Assuming the Orders table in the sample Northwind database with fields OrderID, CustomerID, EmployeeID, and OrderDate. You want to number the orders by customerID from 1 being the earliest to the highest/most recent. The query would use two copies of the Orders table joined on the CustomerID fields. The SQL would would be:
Code:
SELECT Orders.OrderID, Orders.CustomerID, Orders.EmployeeID, Orders.OrderDate, Count(Orders_1.OrderID) AS CountOfOrderID
FROM Orders AS Orders_1 INNER JOIN Orders ON Orders_1.CustomerID = Orders.CustomerID
WHERE (((Orders.OrderDate)>=[Orders_1].[OrderDate]))

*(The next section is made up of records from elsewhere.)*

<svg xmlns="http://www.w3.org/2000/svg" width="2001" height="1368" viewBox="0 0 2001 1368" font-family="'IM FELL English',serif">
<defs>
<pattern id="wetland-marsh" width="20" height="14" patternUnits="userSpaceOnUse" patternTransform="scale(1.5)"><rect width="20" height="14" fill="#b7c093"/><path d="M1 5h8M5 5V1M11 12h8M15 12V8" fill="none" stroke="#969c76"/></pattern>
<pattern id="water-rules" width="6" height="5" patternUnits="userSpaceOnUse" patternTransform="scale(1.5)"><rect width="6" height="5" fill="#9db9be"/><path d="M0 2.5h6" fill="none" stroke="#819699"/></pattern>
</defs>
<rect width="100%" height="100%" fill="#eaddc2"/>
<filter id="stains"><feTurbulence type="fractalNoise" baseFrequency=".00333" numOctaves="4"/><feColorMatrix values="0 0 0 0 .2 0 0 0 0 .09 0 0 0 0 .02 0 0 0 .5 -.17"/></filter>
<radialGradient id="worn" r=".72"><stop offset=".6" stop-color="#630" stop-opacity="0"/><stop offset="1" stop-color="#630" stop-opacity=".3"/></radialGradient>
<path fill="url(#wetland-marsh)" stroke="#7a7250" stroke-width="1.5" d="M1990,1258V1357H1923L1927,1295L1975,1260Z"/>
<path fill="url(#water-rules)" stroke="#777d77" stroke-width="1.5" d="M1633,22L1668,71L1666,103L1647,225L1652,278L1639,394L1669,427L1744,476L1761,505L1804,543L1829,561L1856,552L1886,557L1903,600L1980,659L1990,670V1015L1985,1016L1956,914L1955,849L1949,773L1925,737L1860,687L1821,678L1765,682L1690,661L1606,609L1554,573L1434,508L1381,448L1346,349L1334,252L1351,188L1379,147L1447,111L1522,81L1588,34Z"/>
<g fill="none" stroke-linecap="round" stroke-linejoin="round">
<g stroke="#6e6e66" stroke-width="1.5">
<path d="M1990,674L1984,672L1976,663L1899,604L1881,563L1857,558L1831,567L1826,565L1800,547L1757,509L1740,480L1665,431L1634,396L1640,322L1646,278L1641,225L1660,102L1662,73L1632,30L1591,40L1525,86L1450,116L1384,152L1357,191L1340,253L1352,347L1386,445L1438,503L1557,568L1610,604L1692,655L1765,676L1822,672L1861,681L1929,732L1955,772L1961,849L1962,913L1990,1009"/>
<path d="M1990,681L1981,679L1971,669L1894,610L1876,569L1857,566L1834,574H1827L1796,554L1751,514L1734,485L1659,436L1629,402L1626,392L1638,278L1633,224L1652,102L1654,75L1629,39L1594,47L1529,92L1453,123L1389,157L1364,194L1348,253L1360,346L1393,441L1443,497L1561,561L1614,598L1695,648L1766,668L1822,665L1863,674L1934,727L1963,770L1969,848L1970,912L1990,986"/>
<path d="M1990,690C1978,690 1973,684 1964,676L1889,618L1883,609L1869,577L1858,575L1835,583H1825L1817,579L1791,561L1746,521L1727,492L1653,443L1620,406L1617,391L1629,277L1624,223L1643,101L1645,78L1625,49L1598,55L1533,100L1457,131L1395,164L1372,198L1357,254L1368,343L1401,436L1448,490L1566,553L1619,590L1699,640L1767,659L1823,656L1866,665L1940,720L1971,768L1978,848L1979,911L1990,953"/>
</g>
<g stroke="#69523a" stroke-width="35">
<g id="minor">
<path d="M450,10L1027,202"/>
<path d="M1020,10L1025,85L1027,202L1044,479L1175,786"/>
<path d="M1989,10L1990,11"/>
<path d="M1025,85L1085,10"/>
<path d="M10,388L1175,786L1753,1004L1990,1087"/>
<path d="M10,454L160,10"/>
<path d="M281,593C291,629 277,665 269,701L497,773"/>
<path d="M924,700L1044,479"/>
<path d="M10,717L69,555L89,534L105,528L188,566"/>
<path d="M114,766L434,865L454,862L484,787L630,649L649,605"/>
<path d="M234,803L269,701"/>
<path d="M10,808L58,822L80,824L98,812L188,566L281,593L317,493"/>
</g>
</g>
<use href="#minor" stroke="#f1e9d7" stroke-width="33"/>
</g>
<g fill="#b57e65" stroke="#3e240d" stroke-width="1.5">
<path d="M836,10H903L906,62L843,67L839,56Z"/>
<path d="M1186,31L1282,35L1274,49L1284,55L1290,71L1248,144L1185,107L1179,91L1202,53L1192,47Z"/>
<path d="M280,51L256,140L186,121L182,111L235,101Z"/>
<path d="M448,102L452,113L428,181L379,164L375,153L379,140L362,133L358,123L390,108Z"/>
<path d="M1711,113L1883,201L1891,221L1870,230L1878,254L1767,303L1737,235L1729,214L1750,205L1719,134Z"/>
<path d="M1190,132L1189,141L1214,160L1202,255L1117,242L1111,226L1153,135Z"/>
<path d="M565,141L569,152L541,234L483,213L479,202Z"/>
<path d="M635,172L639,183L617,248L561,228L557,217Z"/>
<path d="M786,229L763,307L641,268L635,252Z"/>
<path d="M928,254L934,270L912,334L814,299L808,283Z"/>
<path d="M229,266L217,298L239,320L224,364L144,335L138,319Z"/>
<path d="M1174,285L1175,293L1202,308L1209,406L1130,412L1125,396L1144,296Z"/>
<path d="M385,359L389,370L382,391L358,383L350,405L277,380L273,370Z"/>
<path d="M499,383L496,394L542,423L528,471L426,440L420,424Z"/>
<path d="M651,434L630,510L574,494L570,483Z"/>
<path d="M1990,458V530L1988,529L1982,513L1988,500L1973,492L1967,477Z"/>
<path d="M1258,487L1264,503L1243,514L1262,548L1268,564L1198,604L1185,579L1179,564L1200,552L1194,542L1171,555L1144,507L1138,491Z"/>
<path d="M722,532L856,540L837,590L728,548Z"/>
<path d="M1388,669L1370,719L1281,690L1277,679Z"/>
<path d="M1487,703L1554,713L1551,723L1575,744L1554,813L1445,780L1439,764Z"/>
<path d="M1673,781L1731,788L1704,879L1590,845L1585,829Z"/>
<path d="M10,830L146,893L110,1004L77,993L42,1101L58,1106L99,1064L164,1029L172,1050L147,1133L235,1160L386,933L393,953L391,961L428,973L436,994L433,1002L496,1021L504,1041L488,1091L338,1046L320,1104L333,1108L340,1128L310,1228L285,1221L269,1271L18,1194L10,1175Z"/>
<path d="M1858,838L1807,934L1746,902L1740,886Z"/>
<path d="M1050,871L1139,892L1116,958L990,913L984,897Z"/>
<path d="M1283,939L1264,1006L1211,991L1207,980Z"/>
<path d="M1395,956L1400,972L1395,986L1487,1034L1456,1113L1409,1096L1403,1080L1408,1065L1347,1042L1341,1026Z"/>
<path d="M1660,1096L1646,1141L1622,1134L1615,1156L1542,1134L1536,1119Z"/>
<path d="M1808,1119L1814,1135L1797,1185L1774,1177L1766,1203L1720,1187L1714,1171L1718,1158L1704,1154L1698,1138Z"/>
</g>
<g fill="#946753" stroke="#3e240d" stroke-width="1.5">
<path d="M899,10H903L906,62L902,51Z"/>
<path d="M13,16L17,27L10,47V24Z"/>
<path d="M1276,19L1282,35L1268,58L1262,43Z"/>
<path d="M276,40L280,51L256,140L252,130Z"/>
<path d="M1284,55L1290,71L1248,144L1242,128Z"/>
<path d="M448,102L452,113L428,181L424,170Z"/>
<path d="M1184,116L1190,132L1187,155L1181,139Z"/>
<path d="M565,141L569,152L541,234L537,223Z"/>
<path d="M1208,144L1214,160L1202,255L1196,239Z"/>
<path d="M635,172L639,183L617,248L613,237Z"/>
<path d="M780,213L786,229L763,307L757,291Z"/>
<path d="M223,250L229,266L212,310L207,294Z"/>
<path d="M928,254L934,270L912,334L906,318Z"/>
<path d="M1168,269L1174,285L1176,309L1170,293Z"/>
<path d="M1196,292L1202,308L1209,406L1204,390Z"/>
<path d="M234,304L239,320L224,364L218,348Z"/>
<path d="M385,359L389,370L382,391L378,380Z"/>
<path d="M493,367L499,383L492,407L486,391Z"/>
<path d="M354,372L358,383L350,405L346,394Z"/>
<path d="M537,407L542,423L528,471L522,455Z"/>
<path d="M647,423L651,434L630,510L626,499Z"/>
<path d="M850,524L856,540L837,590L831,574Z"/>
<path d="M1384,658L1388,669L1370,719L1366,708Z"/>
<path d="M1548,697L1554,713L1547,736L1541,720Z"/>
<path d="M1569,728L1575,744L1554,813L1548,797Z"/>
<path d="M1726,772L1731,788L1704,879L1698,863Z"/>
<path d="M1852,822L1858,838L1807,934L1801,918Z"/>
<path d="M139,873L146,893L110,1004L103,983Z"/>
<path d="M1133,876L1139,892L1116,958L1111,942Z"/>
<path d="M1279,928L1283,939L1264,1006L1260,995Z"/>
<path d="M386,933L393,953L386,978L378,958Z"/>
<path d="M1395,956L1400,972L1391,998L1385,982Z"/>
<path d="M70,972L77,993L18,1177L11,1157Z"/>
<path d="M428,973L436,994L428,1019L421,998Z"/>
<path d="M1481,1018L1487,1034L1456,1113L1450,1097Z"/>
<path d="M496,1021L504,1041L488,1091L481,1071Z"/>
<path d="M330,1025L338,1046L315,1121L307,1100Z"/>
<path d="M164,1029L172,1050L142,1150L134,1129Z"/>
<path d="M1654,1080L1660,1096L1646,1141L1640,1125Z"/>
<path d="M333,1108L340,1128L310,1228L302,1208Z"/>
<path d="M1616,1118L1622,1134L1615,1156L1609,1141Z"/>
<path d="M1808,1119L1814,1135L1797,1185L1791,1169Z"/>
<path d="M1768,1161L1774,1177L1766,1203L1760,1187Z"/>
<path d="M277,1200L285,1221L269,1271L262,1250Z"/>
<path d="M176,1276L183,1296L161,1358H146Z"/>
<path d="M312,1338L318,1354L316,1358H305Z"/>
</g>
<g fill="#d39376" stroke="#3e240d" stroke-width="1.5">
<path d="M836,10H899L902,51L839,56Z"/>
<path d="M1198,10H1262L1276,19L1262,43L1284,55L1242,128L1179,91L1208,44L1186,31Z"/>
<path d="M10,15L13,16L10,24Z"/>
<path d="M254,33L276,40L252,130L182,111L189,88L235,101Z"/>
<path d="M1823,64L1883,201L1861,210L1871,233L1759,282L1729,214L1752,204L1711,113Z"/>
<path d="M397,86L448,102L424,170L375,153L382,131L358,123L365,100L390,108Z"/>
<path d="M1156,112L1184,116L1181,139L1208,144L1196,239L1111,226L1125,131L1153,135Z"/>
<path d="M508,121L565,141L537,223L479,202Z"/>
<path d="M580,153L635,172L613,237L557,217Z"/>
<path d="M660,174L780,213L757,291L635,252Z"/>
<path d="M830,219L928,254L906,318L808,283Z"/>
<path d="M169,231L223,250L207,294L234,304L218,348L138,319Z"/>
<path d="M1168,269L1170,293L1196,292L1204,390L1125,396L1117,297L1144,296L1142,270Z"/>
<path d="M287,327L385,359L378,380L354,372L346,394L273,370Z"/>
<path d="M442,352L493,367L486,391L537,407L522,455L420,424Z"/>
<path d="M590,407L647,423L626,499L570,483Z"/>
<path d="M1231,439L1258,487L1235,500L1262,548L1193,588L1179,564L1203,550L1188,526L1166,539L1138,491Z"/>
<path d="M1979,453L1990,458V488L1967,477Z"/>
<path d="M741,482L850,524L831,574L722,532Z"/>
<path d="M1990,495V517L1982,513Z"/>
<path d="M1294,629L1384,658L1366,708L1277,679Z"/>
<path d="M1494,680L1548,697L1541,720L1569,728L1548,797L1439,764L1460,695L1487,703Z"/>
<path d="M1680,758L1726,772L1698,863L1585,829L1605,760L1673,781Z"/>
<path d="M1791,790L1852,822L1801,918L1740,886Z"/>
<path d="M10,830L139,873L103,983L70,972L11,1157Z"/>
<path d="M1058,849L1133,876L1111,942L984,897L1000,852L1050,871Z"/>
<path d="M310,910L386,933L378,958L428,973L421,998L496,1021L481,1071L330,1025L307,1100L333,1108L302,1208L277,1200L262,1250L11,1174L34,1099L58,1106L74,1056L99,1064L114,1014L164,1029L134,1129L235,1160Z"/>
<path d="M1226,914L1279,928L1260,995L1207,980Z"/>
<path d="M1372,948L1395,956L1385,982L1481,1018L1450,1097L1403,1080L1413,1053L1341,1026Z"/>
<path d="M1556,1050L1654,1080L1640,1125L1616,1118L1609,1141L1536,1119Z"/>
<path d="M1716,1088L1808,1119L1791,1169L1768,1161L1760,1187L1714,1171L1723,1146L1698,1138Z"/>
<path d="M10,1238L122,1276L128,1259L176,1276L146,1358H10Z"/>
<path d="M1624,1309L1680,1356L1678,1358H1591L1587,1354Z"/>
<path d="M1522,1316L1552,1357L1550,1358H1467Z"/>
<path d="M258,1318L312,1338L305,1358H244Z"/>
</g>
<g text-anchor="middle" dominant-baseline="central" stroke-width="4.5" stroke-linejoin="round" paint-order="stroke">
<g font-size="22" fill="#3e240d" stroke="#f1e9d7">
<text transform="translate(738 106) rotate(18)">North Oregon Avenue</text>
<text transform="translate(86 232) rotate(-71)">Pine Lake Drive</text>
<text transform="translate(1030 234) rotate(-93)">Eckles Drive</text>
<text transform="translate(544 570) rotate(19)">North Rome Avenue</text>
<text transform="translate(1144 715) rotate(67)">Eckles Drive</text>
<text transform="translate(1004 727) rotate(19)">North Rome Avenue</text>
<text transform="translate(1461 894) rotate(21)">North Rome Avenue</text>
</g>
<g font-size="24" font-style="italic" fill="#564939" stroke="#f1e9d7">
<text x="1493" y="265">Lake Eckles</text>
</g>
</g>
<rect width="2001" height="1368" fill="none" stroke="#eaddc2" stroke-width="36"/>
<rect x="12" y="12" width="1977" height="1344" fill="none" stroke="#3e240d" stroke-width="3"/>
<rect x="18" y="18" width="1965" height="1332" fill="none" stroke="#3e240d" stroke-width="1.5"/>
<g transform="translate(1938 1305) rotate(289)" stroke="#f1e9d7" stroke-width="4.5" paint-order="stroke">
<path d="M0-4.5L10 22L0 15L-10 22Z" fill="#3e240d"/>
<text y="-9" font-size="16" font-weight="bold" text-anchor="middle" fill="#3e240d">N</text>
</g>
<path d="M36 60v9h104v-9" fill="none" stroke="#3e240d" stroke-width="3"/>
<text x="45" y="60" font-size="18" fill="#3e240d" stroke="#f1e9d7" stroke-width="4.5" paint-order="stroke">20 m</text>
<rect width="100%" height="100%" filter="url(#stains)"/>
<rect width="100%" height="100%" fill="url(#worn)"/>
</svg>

GROUP BY Orders.OrderID, Orders.CustomerID, Orders.EmployeeID, Orders.OrderDate
ORDER BY Orders.CustomerID, Orders.OrderDate;
Resulting in something like:
[tt]
Order ID Customer Employee Order Date CountOfOrderID
10529 Maison Dewey Buchanan, Steven 07-May-1997 1
10649 Maison Dewey Buchanan, Steven 28-Aug-1997 2
10760 Maison Dewey Peacock, Margaret 01-Dec-1997 3
10892 Maison Dewey Peacock, Margaret 17-Feb-1998 4
10896 Maison Dewey King, Robert 19-Feb-1998 5
10978 Maison Dewey Dodsworth, Anne 26-Mar-1998 6
11004 Maison Dewey Leverling, Janet 07-Apr-1998 7
10517 North/South Leverling, Janet 24-Apr-1997 1
10752 North/South Fuller, Andrew 24-Nov-1997 2
11057 North/South Leverling, Janet 29-Apr-1998 3
[/tt]

Duane
Hook'D on Access
MS Access MVP
 
Yes! This is perfect. Interesting how you use two instances of the same table, one to group and the other to count. My SQL/query skills are moderate at best, so this was an eye opener. Terrific query lesson. Thank you so very much.